___ Texte à lire

Karoo vous fait visiter l’exposition Territoires , organisée au mois d’octobre dernier par La Cambre pour mettre en valeur son atelier de dessin et plusieurs de ses diplômées 1 .
C’est le dernier jour de l’exposition proposée par La Cambre pour fêter les 40 ans de son atelier de dessin. Une poignée de courageuses visiteuses attend sous le ciel gris, dans le souffle glaçant du vent automnal qui balaye l’avenue Franklin Roosevelt. À l’heure dite, et après un petit imbroglio de circonstance pour retrouver les clefs du lieu, nous pénétrons dans l’exposition. Elle tient en trois salles au parquet craquant et aux murs blancs légèrement décrépis. La scénographie est minimaliste, voire absente – on regretta en particulier que le nom des artistes et le titre des œuvres ne soient pas indiqués à côté de celles-ci.
Cinq artistes, cinq anciens élèves de La Cambre sont réunis, en plus de Pierre Lahaut, premier chef de l’atelier de dessin, pour nous faire découvrir des « territoires ». L’appellation me semble manquer au but – des lieux, sans aucun doute, des topos même, tant chaque artiste et chaque série semble creuser radicalement sa démarche. Finalement, c’est le mot paysage qui s’imposera dans mon esprit, peut-être, précisément, parce qu’il est désuet. Aussi parce qu’il recouvre cette capacité du regard à saisir l’espace dans une image unique, comme rétractée, même quand elle est monumentale. Que le paysage soit celui d’un univers ou d’une civilisation à l’agonie, comme chez Clara Marciano, ou l’amalgame d’une nature foisonnante où l’humain est renvoyé à sa juste place, comme chez Anne Marie Finné, il est toujours bouleversant. Il se suffit à lui-même.

______
___ Bloc de données

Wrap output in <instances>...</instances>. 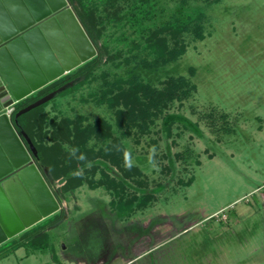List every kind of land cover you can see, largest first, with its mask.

______

Exercices
1. D'après le texte sur l'exposition Territoires, quel anniversaire La Cambre fête-t-elle avec cette exposition ?
2. Prolongez le texte sur l'exposition Territoires à la suite de sa dernière phrase.

Réponses par exercice
1. Les 40 ans de son atelier de dessin.

2.
Je me propose de revenir successivement sur les approches des artistes présentées. L’unique œuvre exposée de Pierre Lahaut me semble insuffisante pour parler intelligemment de son travail. De la même manière, je crains d’être resté hermétique aux productions de Nikolay Konstantinov Nikolov – des points de vue végétaux, marqués par des couleurs très vives, presque fluorescentes. Il m’aurait peut-être fallu, pour me laisser prendre dans sa proposition onirique, dix ou vingts dessins supplémentaires, toute une galerie, pour plonger complètement, sans retraite possible, dans les bois de son rêve. Les quatre autres représentent deux générations : Anne Marie Finné et Emmanuel Tête sont sorties de La Cambre dans les années 1980-1990 ; Jérôme Bonvalot et Clara Marciano seulement en 2018.
Anne Marie Finné – Perspectives et horizons
Les Vues générales d’Anne Marie Finné sont si précises, dans l’arborescence de leurs détails, qu’on doit passer de longues minutes à les contempler, à cheminer dans leur labyrinthe naturel fait de rocs, de torrents, d’arbres majestueux, de prairies parfois occupées, de maisonnettes qui semblent perdues, absorbées dans l’environnement. Mêlant une technique très précise, presque reconstitutionnelle et un arrangement de l’espace tout-à-fait original, ses paysages font sommes de visions ou de souvenirs. Représentent-ils des lieux existants ? Ou bien l’archétype des zones épargnés par le béton et l’industrie ? Peu importe. Dessinés par l’artiste, ils font œuvre et existent.
Ils fonctionnent comme une mosaïque sans séparation, sans frontière. Les jeux de perspective sont brouillés, le cheval ou le bosquet dominent les maisons et les rares traces humaines encore visibles. Souvent un cours d’eau serpente, donne à la vision un sens ; alors le dessin atteint une sorte de perfection : le regard suit l’eau et, même sans la voir, ruisselle dans les terres meubles, entre les racines, remonte les troncs, se fait happer par une vache assoiffée, passe sous un pont… L’unité prend forme grâce à l’élan vital parcourant le trait, comme le sang un corps battant, mobile.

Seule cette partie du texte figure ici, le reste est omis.